I turned it off and climbed off her and got into a pair of boxers. She stayed still. I gave her a minute and then asked, “Do you think your mother was depressed before she died?”

“Yeah,” she said softly.

“Long before or for just a little bit.”

“Long, I think.”

“Do you remember my father taking you out of your apartment?” I asked her. She was quiet for a minute. This was key.

“I do.” She said eventually. She climbed up onto her knees and then twisted and planted herself down be

side me and re-fastened her bra and then reached for her t-shirt.

I passed her a bottle of water from the nightstand and she took it with trembling hands.

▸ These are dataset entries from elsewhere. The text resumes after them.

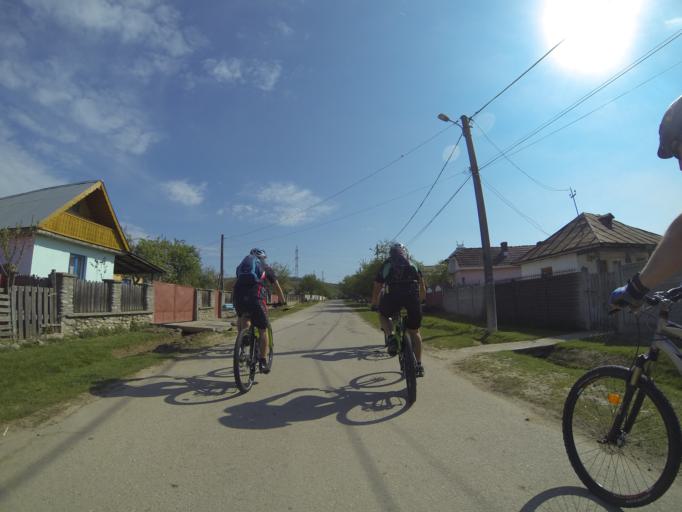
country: RO
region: Dolj
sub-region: Comuna Bradesti
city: Bradesti
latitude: 44.5165
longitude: 23.6055
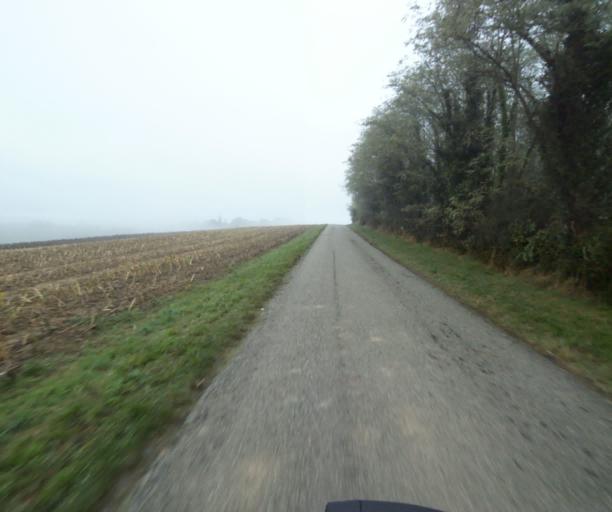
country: FR
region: Midi-Pyrenees
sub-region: Departement du Tarn-et-Garonne
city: Saint-Nauphary
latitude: 43.9444
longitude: 1.4096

“I knew he was familiar,” she said, pointedly, “I knew when I met him that he was familiar. But I couldn’t place it. Then when I found that picture I gave you I knew he was really familiar beyond the picture but still didn’t know from where. When I heard that recording, when I heard it I saw it playing like a movie in my head. I remember him putting me in his car and I was crying and crying and he tried to settle me down and told me he’d buy me a pony, build me a dollhouse, take me to Disney World. He said he’d give me anything I wanted. I wouldn’t stop crying for my Mom and finally after he drove around for a little while he took me back. Maybe I blocked it out. I don’t know. If it was just before she died maybe I blocked it out.”

I nodded, “Do you remember you and your Mother being kidnapped or being with my father somewhere for a few days?”